▸ Exercise requirements
The answer must consist of every line from the entries that holds the word "compose".

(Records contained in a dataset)
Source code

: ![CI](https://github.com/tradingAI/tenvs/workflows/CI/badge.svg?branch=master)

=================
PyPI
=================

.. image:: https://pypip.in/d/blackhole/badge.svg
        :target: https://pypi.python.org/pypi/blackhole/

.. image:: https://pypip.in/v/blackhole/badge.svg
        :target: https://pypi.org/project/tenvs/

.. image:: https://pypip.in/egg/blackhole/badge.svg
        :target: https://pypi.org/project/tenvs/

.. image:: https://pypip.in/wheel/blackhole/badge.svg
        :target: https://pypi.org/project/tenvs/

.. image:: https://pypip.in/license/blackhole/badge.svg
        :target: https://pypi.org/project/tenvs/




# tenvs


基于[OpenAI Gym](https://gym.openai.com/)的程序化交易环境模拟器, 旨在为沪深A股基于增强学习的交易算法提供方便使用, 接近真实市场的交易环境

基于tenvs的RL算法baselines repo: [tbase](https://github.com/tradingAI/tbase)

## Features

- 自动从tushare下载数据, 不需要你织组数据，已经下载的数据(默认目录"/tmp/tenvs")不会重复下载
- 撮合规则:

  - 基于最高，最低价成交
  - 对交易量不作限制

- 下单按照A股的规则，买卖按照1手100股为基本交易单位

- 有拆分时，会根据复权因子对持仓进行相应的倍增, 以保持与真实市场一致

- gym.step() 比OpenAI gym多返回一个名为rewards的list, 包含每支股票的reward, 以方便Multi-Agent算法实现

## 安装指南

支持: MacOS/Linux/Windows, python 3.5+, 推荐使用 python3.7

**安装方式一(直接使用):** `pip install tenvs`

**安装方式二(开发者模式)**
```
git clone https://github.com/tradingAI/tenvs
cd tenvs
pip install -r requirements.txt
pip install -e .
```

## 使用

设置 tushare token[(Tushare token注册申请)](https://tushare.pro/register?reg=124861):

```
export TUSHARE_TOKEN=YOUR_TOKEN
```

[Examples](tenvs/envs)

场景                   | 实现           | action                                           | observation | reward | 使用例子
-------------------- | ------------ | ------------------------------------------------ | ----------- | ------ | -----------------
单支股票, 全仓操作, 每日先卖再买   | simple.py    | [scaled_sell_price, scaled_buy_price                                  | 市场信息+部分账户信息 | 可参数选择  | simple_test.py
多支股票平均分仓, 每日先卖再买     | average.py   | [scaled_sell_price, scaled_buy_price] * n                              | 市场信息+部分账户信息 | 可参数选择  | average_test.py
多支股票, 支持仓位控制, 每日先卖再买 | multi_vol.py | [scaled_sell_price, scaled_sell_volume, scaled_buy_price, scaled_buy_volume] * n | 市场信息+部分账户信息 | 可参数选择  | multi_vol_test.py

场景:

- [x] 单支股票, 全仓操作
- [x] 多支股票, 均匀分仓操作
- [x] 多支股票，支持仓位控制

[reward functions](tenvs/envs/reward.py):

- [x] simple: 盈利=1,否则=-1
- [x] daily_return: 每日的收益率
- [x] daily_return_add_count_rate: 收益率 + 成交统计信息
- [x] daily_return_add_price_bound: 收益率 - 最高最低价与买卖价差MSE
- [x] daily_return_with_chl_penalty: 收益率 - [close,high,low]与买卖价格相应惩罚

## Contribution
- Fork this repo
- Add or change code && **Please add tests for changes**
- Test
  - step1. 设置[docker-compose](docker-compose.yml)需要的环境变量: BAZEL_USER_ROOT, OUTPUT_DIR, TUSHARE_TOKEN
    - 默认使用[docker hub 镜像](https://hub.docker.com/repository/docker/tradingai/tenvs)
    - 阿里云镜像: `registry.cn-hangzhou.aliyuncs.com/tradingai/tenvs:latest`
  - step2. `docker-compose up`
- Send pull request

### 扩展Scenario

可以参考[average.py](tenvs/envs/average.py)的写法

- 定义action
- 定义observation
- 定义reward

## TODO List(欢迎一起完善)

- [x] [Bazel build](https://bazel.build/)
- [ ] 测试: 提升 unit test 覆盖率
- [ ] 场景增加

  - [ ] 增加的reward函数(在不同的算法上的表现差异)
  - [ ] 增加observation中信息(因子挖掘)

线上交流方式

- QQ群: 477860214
==
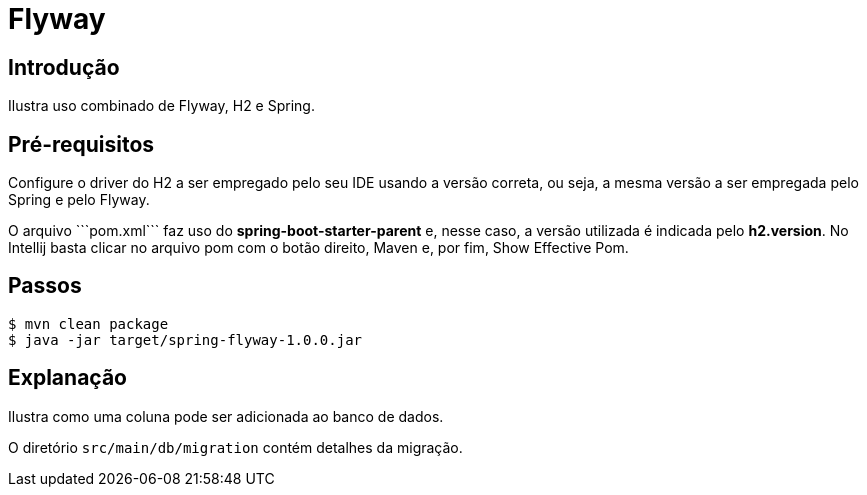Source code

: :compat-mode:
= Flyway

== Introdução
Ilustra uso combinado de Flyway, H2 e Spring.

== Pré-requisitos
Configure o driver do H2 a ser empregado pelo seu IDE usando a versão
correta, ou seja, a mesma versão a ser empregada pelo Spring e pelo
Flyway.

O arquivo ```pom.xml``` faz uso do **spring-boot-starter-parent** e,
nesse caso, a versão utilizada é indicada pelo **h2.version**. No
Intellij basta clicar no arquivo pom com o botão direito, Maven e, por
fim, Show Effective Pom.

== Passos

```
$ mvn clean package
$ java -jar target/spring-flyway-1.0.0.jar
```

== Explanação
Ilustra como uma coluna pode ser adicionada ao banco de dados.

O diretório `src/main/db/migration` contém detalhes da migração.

▸ Task result
  - step1. 设置[docker-compose](docker-compose.yml)需要的环境变量: BAZEL_USER_ROOT, OUTPUT_DIR, TUSHARE_TOKEN
  - step2. `docker-compose up`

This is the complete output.